Data »
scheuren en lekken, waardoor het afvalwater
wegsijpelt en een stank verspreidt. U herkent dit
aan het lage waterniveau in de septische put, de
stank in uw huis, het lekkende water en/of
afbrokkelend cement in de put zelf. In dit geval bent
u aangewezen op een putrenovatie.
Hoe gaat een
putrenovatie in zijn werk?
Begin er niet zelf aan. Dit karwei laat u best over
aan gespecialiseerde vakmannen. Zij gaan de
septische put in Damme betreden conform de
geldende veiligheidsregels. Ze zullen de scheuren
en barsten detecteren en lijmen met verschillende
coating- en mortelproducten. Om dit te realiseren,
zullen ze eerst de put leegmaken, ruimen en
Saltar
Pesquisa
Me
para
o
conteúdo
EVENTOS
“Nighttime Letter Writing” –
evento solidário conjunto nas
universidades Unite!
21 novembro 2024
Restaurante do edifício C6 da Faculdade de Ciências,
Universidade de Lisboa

...

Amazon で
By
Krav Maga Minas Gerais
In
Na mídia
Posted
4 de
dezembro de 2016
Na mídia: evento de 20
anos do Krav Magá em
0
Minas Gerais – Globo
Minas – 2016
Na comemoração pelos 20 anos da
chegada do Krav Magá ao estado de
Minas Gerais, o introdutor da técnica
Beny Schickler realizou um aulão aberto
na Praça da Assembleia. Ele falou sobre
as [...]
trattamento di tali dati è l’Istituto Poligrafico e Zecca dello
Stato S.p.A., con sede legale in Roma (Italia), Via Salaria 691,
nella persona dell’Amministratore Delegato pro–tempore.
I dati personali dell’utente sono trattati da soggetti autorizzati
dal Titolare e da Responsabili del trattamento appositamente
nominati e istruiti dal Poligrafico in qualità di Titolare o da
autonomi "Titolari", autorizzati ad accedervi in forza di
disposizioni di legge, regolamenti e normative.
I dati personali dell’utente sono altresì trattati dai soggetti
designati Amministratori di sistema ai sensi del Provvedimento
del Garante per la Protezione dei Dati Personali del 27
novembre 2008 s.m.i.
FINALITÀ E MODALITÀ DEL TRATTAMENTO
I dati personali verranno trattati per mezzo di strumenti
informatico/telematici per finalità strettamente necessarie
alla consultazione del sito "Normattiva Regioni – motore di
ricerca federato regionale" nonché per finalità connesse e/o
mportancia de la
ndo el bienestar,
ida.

==

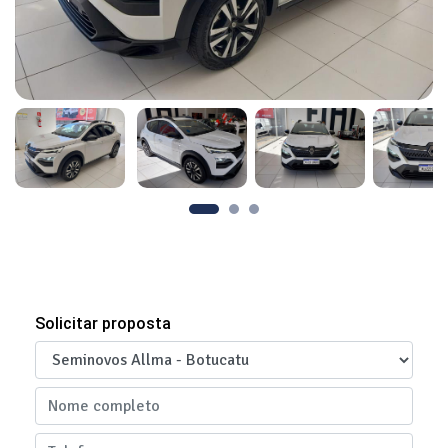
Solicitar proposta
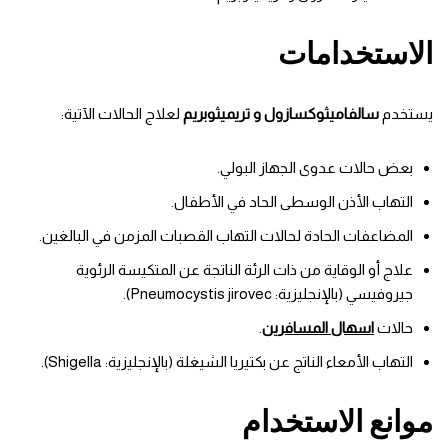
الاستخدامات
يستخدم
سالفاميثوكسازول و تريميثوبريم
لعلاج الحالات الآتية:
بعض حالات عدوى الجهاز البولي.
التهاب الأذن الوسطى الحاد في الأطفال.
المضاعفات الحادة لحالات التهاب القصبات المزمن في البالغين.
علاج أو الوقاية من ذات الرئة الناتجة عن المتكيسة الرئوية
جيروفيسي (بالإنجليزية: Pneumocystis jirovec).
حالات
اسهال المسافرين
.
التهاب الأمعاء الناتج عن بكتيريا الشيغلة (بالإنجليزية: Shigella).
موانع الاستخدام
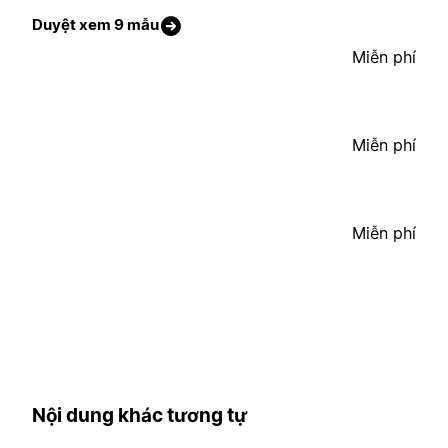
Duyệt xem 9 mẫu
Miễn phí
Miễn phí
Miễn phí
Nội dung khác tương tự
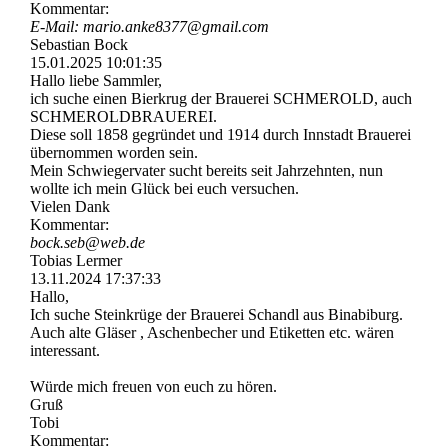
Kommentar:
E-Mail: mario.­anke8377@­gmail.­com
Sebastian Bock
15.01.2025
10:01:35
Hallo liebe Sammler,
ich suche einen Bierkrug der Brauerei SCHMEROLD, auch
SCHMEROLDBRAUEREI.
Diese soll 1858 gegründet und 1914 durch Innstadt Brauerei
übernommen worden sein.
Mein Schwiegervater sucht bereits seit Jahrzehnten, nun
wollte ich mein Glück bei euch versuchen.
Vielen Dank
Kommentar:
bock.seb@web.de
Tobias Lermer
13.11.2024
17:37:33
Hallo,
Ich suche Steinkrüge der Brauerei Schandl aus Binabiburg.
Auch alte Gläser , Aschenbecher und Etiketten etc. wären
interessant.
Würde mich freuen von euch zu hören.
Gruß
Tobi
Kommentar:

Exercise details » Would you please repeat only the lines above, beginning at the one that has "المضاعفات الحادة لحالات" and stopping after the one that has "SCHMEROLDBRAUEREI.", exactly and with no pictures?

Final answer »
المضاعفات الحادة لحالات التهاب القصبات المزمن في البالغين.
علاج أو الوقاية من ذات الرئة الناتجة عن المتكيسة الرئوية
جيروفيسي (بالإنجليزية: Pneumocystis jirovec).
حالات
اسهال المسافرين
.
التهاب الأمعاء الناتج عن بكتيريا الشيغلة (بالإنجليزية: Shigella).
موانع الاستخدام
Duyệt xem 9 mẫu
Miễn phí
Miễn phí
Miễn phí
Nội dung khác tương tự
Kommentar:
E-Mail: mario.­anke8377@­gmail.­com
Sebastian Bock
15.01.2025
10:01:35
Hallo liebe Sammler,
ich suche einen Bierkrug der Brauerei SCHMEROLD, auch
SCHMEROLDBRAUEREI.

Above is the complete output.